Ein Mode- und allgemeines Favorit-Gericht in den Pariser-Gesellschaften ist gegenwärtig das Rum-Gelée, welches auf folgende Weise bereitet wild. Auf eine Quart-Flasche weißen Weines nimmt man Ein Pfund Zuker, macht daraus einen Syrup, und klärt ihn. Hierauf läßt man 2 Loth Hausenblase am Feuer zergehen, seiht sie durch ein Tuch, und sezt sie dem Syrup halb warm zu.

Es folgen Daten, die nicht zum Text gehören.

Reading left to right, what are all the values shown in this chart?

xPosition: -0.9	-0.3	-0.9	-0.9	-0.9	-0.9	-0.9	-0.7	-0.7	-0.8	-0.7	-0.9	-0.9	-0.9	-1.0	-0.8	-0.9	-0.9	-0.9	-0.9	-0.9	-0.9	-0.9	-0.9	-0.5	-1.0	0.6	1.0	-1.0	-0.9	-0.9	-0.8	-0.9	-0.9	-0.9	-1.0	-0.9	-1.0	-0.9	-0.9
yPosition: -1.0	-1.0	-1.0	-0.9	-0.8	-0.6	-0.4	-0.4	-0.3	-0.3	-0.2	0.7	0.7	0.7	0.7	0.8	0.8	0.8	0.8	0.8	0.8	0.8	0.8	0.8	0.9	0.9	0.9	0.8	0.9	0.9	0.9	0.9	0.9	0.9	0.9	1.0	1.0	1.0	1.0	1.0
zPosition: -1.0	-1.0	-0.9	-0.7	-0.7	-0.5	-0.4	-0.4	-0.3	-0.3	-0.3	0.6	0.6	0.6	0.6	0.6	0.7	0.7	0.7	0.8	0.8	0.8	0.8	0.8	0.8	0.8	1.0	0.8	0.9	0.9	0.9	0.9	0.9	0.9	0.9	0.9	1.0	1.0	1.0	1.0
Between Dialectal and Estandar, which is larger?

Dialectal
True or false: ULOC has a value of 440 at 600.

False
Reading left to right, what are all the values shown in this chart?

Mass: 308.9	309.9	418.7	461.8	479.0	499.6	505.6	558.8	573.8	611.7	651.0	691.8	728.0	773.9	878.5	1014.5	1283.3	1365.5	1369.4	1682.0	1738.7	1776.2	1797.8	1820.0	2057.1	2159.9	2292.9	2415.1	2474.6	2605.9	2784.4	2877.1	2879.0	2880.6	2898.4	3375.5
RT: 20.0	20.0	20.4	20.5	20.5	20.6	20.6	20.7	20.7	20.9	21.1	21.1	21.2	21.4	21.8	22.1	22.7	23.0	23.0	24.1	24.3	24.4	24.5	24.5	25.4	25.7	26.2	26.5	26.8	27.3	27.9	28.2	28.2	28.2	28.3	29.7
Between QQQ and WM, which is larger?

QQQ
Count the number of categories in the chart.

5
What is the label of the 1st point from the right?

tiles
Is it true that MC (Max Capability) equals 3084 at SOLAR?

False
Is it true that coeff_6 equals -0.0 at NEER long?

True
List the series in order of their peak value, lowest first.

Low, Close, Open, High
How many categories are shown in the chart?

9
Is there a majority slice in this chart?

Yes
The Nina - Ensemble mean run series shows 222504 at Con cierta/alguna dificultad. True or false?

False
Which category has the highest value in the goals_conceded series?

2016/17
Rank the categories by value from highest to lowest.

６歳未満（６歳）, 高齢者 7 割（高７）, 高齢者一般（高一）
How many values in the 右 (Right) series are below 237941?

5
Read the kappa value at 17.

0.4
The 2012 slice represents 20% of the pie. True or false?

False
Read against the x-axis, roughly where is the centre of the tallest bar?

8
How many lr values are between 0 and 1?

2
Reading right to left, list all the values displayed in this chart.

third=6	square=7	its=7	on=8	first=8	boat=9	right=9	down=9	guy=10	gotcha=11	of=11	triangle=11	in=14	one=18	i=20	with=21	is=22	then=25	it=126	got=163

Nachdem diese Mischung beinahe kalt geworden ist, gießt man sie in den Wein, und rührt sie mit demselben um, so daß Alles auf das Vollkommene gemengt wird, und sezt hierauf einen Eßlöffelvoll oder anderthalb Eßlöffelvoll alten Jamaica-Rum dieser Mischung zu, rührt sie neuerdings, und gießt sie hierauf entweder in kleine Trinkgläser, oder in Tassen, oder in beliebige Model, in welchen man sie abkühlen und erstarren läßt, und dann bei Abend-Gesellschaften aufsezt. (Glasgow Mech. Mag. N. 12. S. 178.)